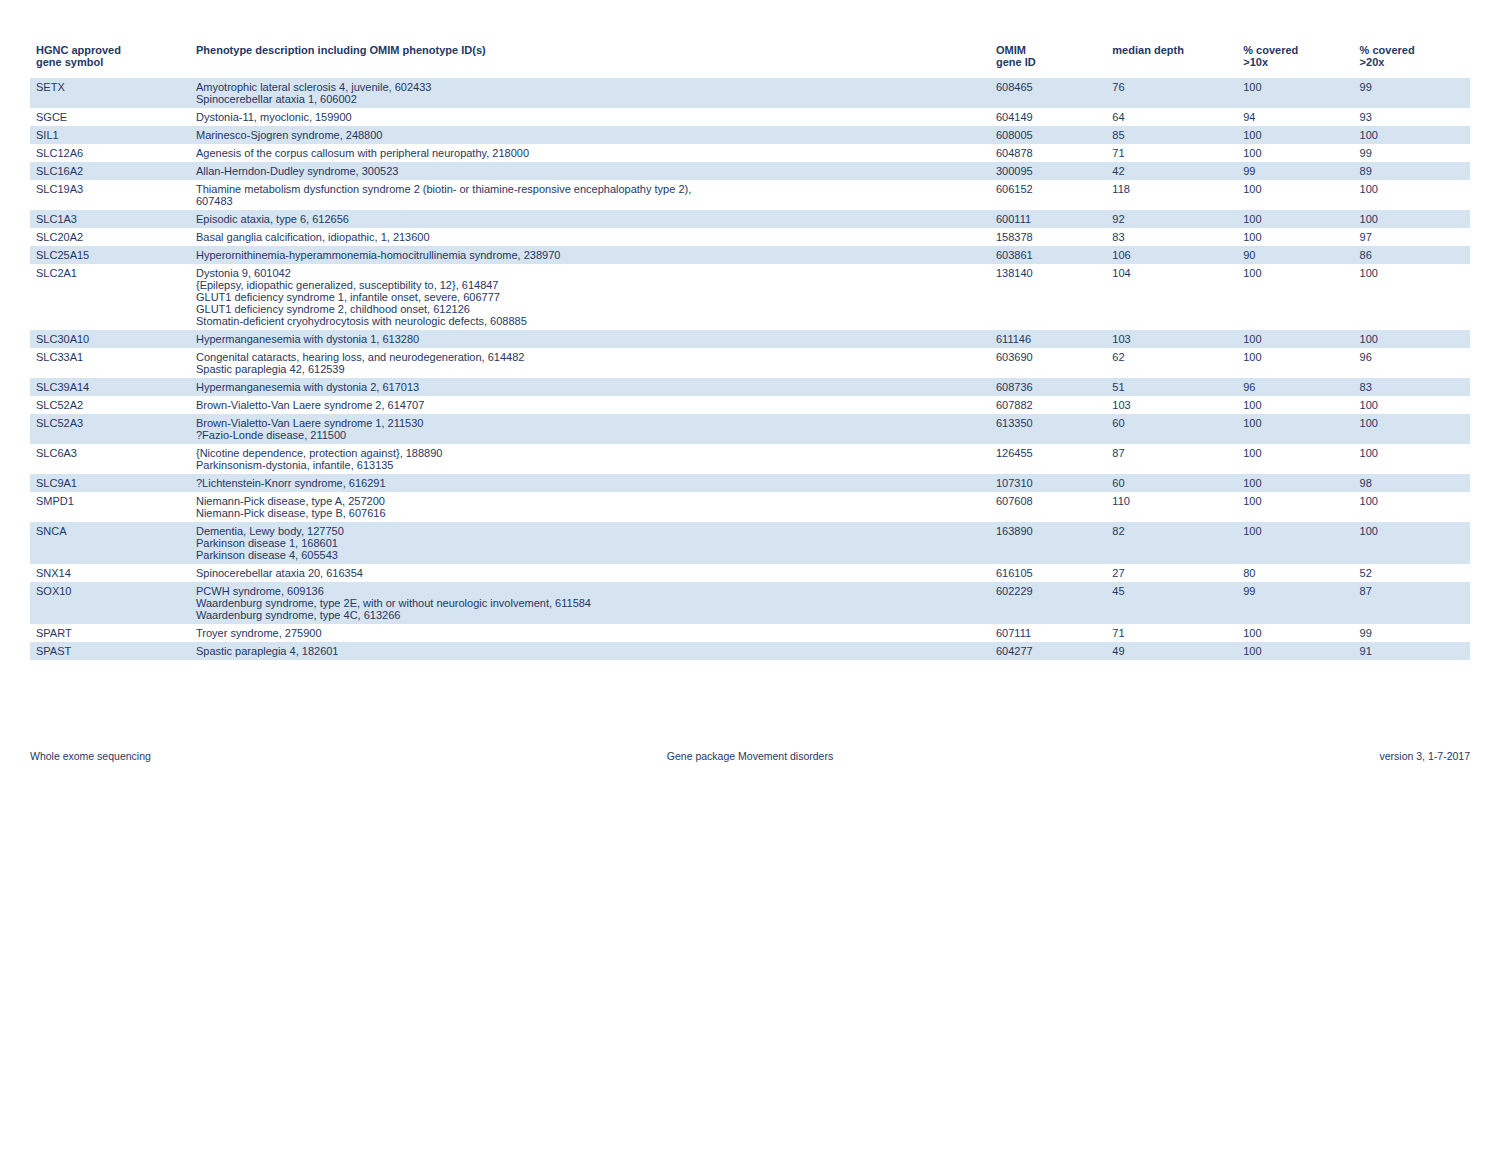| HGNC approved gene symbol | Phenotype description including OMIM phenotype ID(s) | OMIM gene ID | median depth | % covered >10x | % covered >20x |
| --- | --- | --- | --- | --- | --- |
| SETX | Amyotrophic lateral sclerosis 4, juvenile, 602433 Spinocerebellar ataxia 1, 606002 | 608465 | 76 | 100 | 99 |
| SGCE | Dystonia-11, myoclonic, 159900 | 604149 | 64 | 94 | 93 |
| SIL1 | Marinesco-Sjogren syndrome, 248800 | 608005 | 85 | 100 | 100 |
| SLC12A6 | Agenesis of the corpus callosum with peripheral neuropathy, 218000 | 604878 | 71 | 100 | 99 |
| SLC16A2 | Allan-Herndon-Dudley syndrome, 300523 | 300095 | 42 | 99 | 89 |
| SLC19A3 | Thiamine metabolism dysfunction syndrome 2 (biotin- or thiamine-responsive encephalopathy type 2), 607483 | 606152 | 118 | 100 | 100 |
| SLC1A3 | Episodic ataxia, type 6, 612656 | 600111 | 92 | 100 | 100 |
| SLC20A2 | Basal ganglia calcification, idiopathic, 1, 213600 | 158378 | 83 | 100 | 97 |
| SLC25A15 | Hyperornithinemia-hyperammonemia-homocitrullinemia syndrome, 238970 | 603861 | 106 | 90 | 86 |
| SLC2A1 | Dystonia 9, 601042 {Epilepsy, idiopathic generalized, susceptibility to, 12}, 614847 GLUT1 deficiency syndrome 1, infantile onset, severe, 606777 GLUT1 deficiency syndrome 2, childhood onset, 612126 Stomatin-deficient cryohydrocytosis with neurologic defects, 608885 | 138140 | 104 | 100 | 100 |
| SLC30A10 | Hypermanganesemia with dystonia 1, 613280 | 611146 | 103 | 100 | 100 |
| SLC33A1 | Congenital cataracts, hearing loss, and neurodegeneration, 614482 Spastic paraplegia 42, 612539 | 603690 | 62 | 100 | 96 |
| SLC39A14 | Hypermanganesemia with dystonia 2, 617013 | 608736 | 51 | 96 | 83 |
| SLC52A2 | Brown-Vialetto-Van Laere syndrome 2, 614707 | 607882 | 103 | 100 | 100 |
| SLC52A3 | Brown-Vialetto-Van Laere syndrome 1, 211530 ?Fazio-Londe disease, 211500 | 613350 | 60 | 100 | 100 |
| SLC6A3 | {Nicotine dependence, protection against}, 188890 Parkinsonism-dystonia, infantile, 613135 | 126455 | 87 | 100 | 100 |
| SLC9A1 | ?Lichtenstein-Knorr syndrome, 616291 | 107310 | 60 | 100 | 98 |
| SMPD1 | Niemann-Pick disease, type A, 257200 Niemann-Pick disease, type B, 607616 | 607608 | 110 | 100 | 100 |
| SNCA | Dementia, Lewy body, 127750 Parkinson disease 1, 168601 Parkinson disease 4, 605543 | 163890 | 82 | 100 | 100 |
| SNX14 | Spinocerebellar ataxia 20, 616354 | 616105 | 27 | 80 | 52 |
| SOX10 | PCWH syndrome, 609136 Waardenburg syndrome, type 2E, with or without neurologic involvement, 611584 Waardenburg syndrome, type 4C, 613266 | 602229 | 45 | 99 | 87 |
| SPART | Troyer syndrome, 275900 | 607111 | 71 | 100 | 99 |
| SPAST | Spastic paraplegia 4, 182601 | 604277 | 49 | 100 | 91 |
Whole exome sequencing Gene package Movement disorders version 3, 1-7-2017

■ ■ ■ ■ ■

Repeat the material above verbatim, with no pictures in the output.

→ Response to the task
| HGNC approved gene symbol | Phenotype description including OMIM phenotype ID(s) | OMIM gene ID | median depth | % covered >10x | % covered >20x |
| --- | --- | --- | --- | --- | --- |
| SETX | Amyotrophic lateral sclerosis 4, juvenile, 602433 Spinocerebellar ataxia 1, 606002 | 608465 | 76 | 100 | 99 |
| SGCE | Dystonia-11, myoclonic, 159900 | 604149 | 64 | 94 | 93 |
| SIL1 | Marinesco-Sjogren syndrome, 248800 | 608005 | 85 | 100 | 100 |
| SLC12A6 | Agenesis of the corpus callosum with peripheral neuropathy, 218000 | 604878 | 71 | 100 | 99 |
| SLC16A2 | Allan-Herndon-Dudley syndrome, 300523 | 300095 | 42 | 99 | 89 |
| SLC19A3 | Thiamine metabolism dysfunction syndrome 2 (biotin- or thiamine-responsive encephalopathy type 2), 607483 | 606152 | 118 | 100 | 100 |
| SLC1A3 | Episodic ataxia, type 6, 612656 | 600111 | 92 | 100 | 100 |
| SLC20A2 | Basal ganglia calcification, idiopathic, 1, 213600 | 158378 | 83 | 100 | 97 |
| SLC25A15 | Hyperornithinemia-hyperammonemia-homocitrullinemia syndrome, 238970 | 603861 | 106 | 90 | 86 |
| SLC2A1 | Dystonia 9, 601042 {Epilepsy, idiopathic generalized, susceptibility to, 12}, 614847 GLUT1 deficiency syndrome 1, infantile onset, severe, 606777 GLUT1 deficiency syndrome 2, childhood onset, 612126 Stomatin-deficient cryohydrocytosis with neurologic defects, 608885 | 138140 | 104 | 100 | 100 |
| SLC30A10 | Hypermanganesemia with dystonia 1, 613280 | 611146 | 103 | 100 | 100 |
| SLC33A1 | Congenital cataracts, hearing loss, and neurodegeneration, 614482 Spastic paraplegia 42, 612539 | 603690 | 62 | 100 | 96 |
| SLC39A14 | Hypermanganesemia with dystonia 2, 617013 | 608736 | 51 | 96 | 83 |
| SLC52A2 | Brown-Vialetto-Van Laere syndrome 2, 614707 | 607882 | 103 | 100 | 100 |
| SLC52A3 | Brown-Vialetto-Van Laere syndrome 1, 211530 ?Fazio-Londe disease, 211500 | 613350 | 60 | 100 | 100 |
| SLC6A3 | {Nicotine dependence, protection against}, 188890 Parkinsonism-dystonia, infantile, 613135 | 126455 | 87 | 100 | 100 |
| SLC9A1 | ?Lichtenstein-Knorr syndrome, 616291 | 107310 | 60 | 100 | 98 |
| SMPD1 | Niemann-Pick disease, type A, 257200 Niemann-Pick disease, type B, 607616 | 607608 | 110 | 100 | 100 |
| SNCA | Dementia, Lewy body, 127750 Parkinson disease 1, 168601 Parkinson disease 4, 605543 | 163890 | 82 | 100 | 100 |
| SNX14 | Spinocerebellar ataxia 20, 616354 | 616105 | 27 | 80 | 52 |
| SOX10 | PCWH syndrome, 609136 Waardenburg syndrome, type 2E, with or without neurologic involvement, 611584 Waardenburg syndrome, type 4C, 613266 | 602229 | 45 | 99 | 87 |
| SPART | Troyer syndrome, 275900 | 607111 | 71 | 100 | 99 |
| SPAST | Spastic paraplegia 4, 182601 | 604277 | 49 | 100 | 91 |
Whole exome sequencing Gene package Movement disorders version 3, 1-7-2017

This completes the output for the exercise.